Task requirements
Which lines run from the one containing "hfov_deg: 96.7" to the end of the records? Write them out exactly, both ends included, and nothing else.

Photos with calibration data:

********************

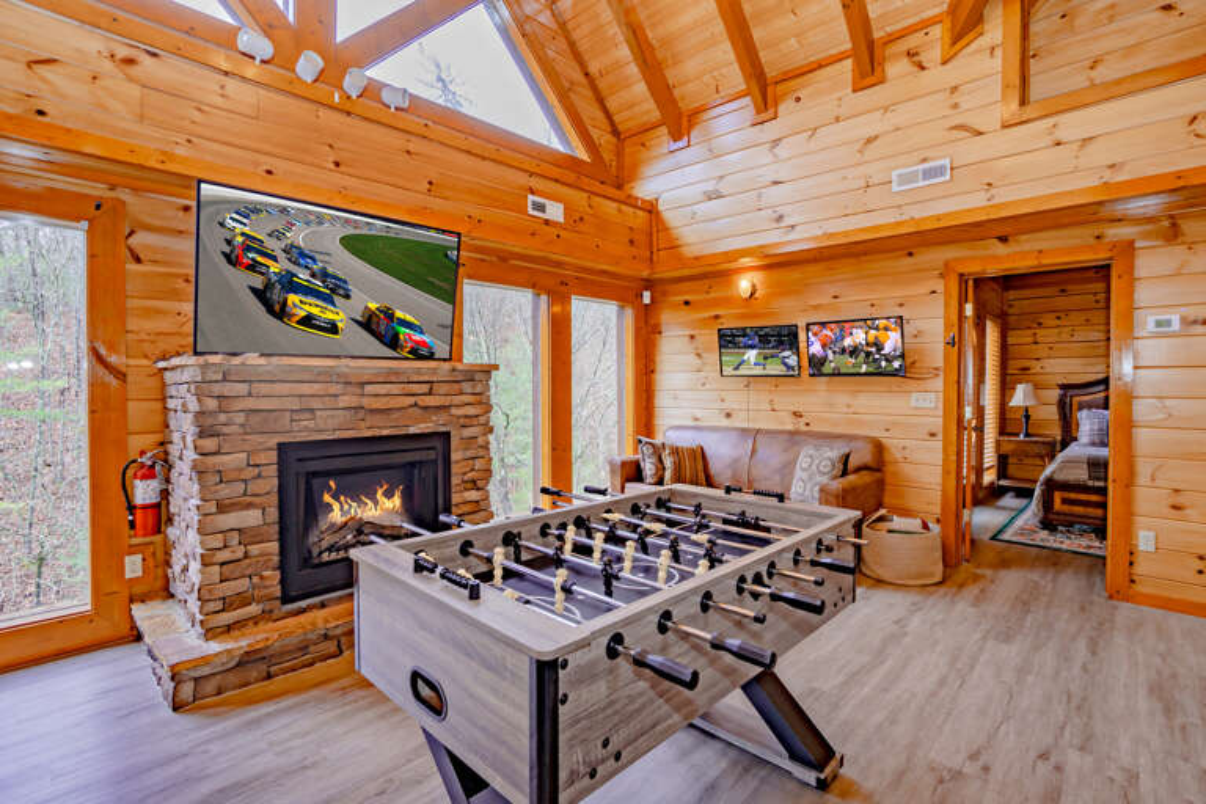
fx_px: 536
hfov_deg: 96.7
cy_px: 402
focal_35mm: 16
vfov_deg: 73.7
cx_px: 603
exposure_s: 1/80
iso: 400
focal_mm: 16
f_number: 7.1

********************

Expected answer
hfov_deg: 96.7
cy_px: 402
focal_35mm: 16
vfov_deg: 73.7
cx_px: 603
exposure_s: 1/80
iso: 400
focal_mm: 16
f_number: 7.1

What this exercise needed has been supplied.